§ TRY IT
The answer should hold every line of the listing, unchanged and free of images.

§ INFORMATION SUPPLIED
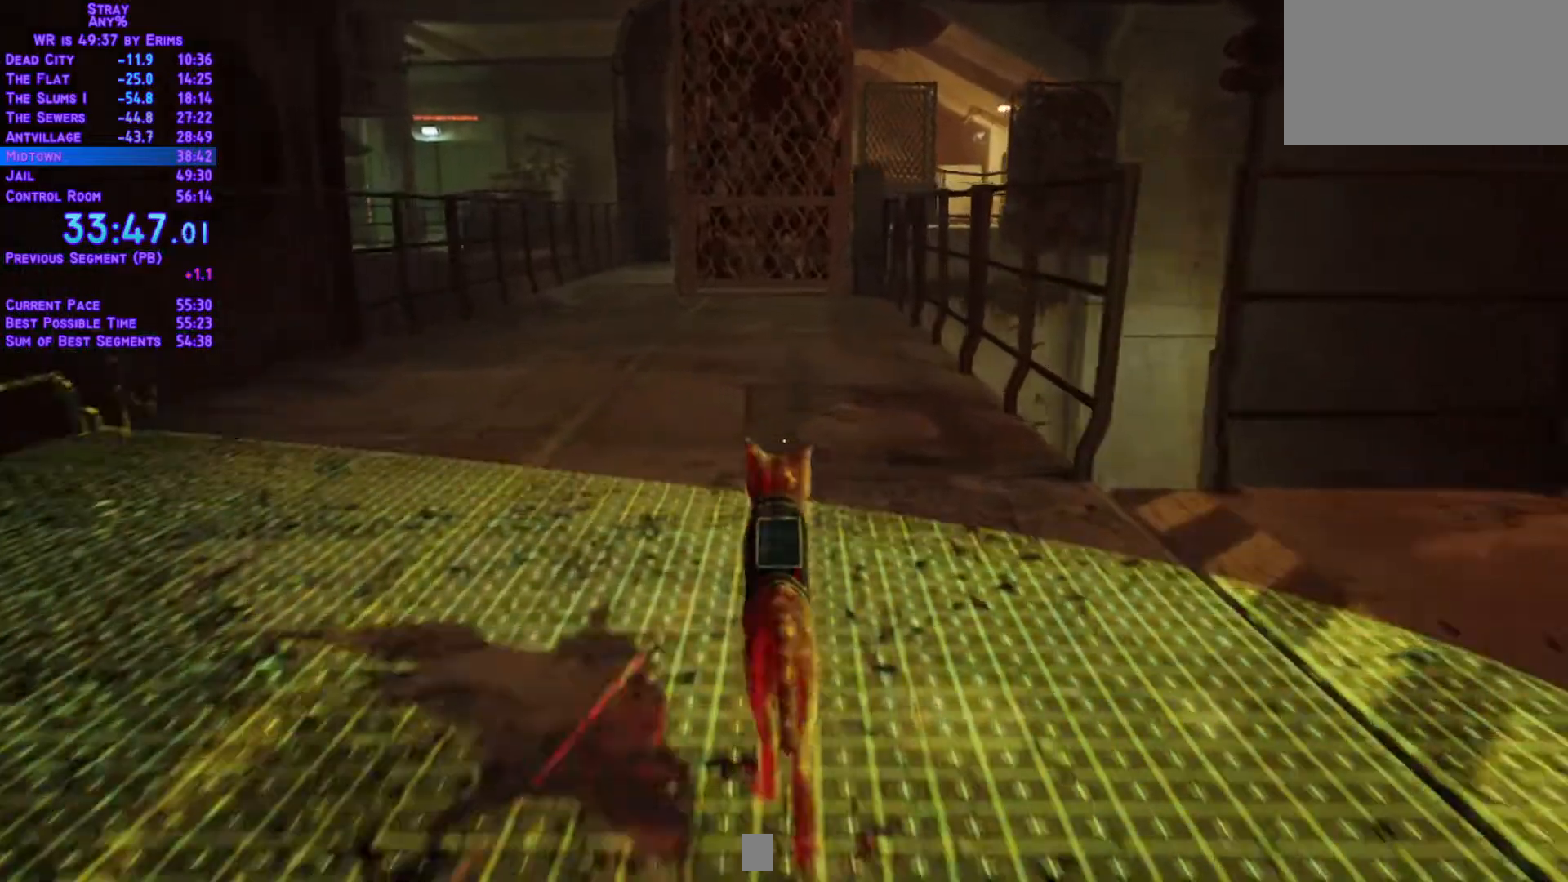
Gameplay with a controller (Xbox layout); each line is a JSON object with the inputs held at the frame after it. "events" lists button and stick changes between this image and that frame as [ms after this image, input, new state], when the widget could be followed in between. Not read: L3 R2 R3 SELECT START.
{"buttons": ["L1", "DPAD_UP"], "left_stick": "center", "right_stick": "center", "events": []}
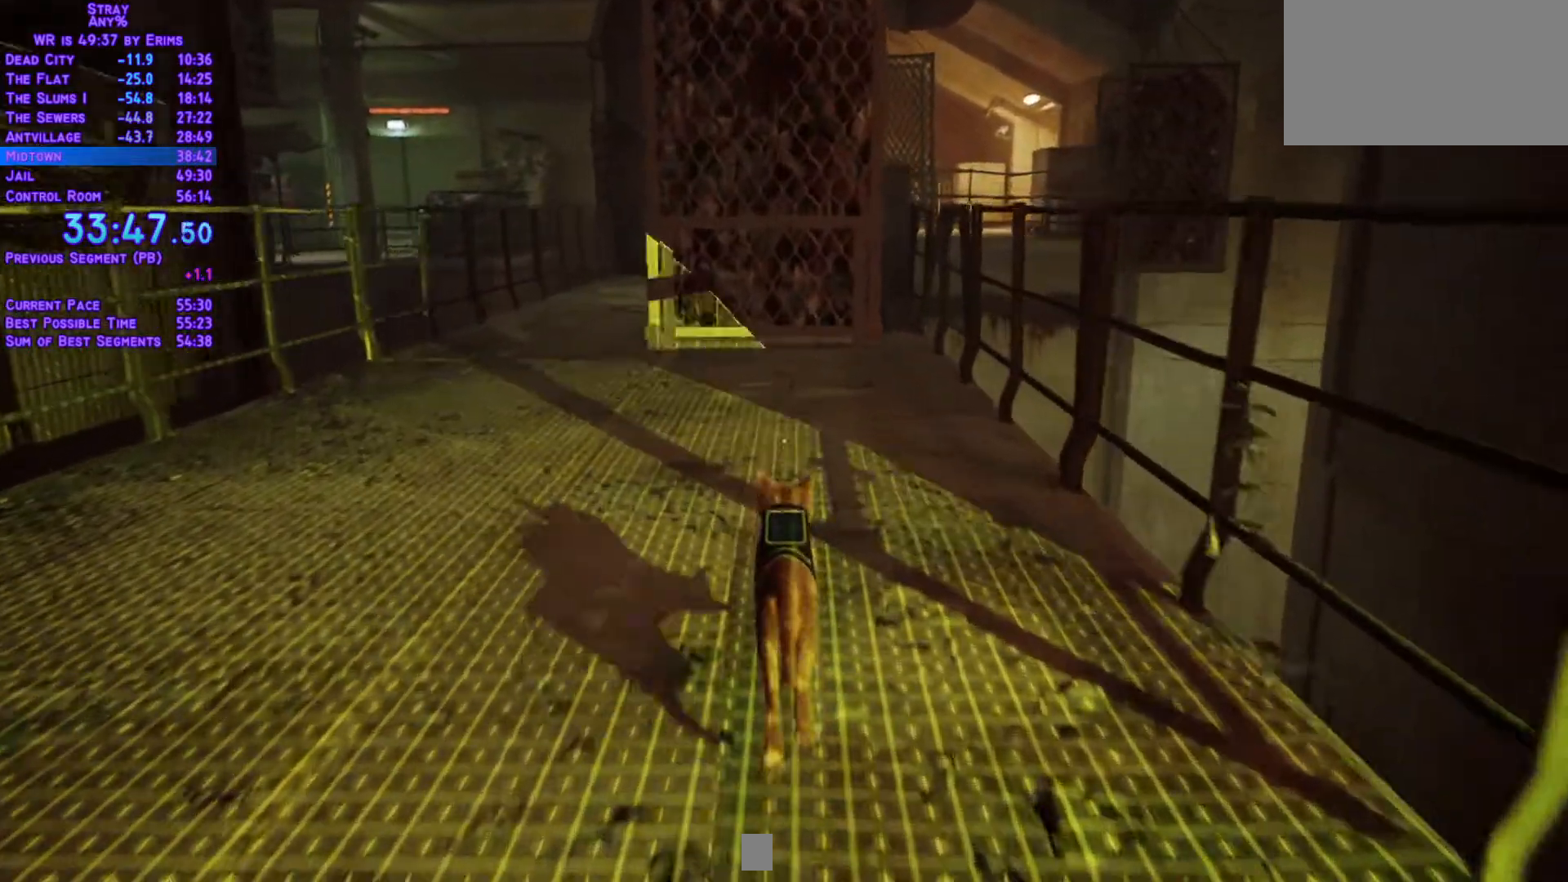
{"buttons": ["L1", "DPAD_UP"], "left_stick": "center", "right_stick": "center", "events": []}
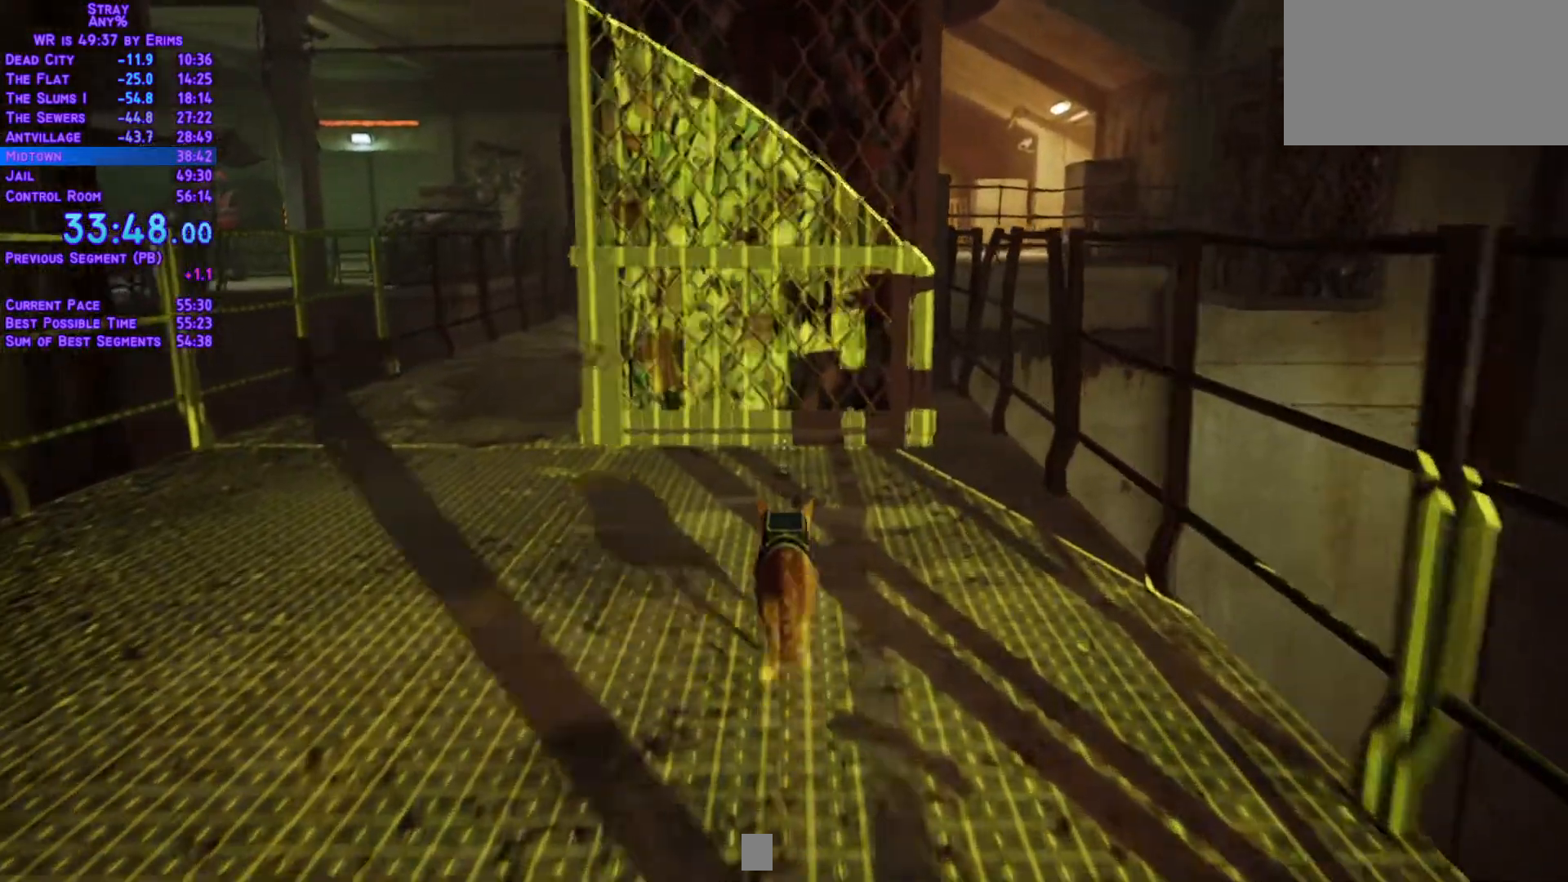
{"buttons": ["L1", "DPAD_UP"], "left_stick": "center", "right_stick": "center", "events": []}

§ ANSWER SPACE
Gameplay with a controller (Xbox layout); each line is a JSON object with the inputs held at the frame after it. "events" lists button and stick changes between this image and that frame as [ms after this image, input, new state], when the widget could be followed in between. Not read: L3 R2 R3 SELECT START.
{"buttons": ["L1", "DPAD_UP"], "left_stick": "center", "right_stick": "center", "events": []}
{"buttons": ["L1", "DPAD_UP"], "left_stick": "center", "right_stick": "center", "events": []}
{"buttons": ["L1", "DPAD_UP"], "left_stick": "center", "right_stick": "center", "events": []}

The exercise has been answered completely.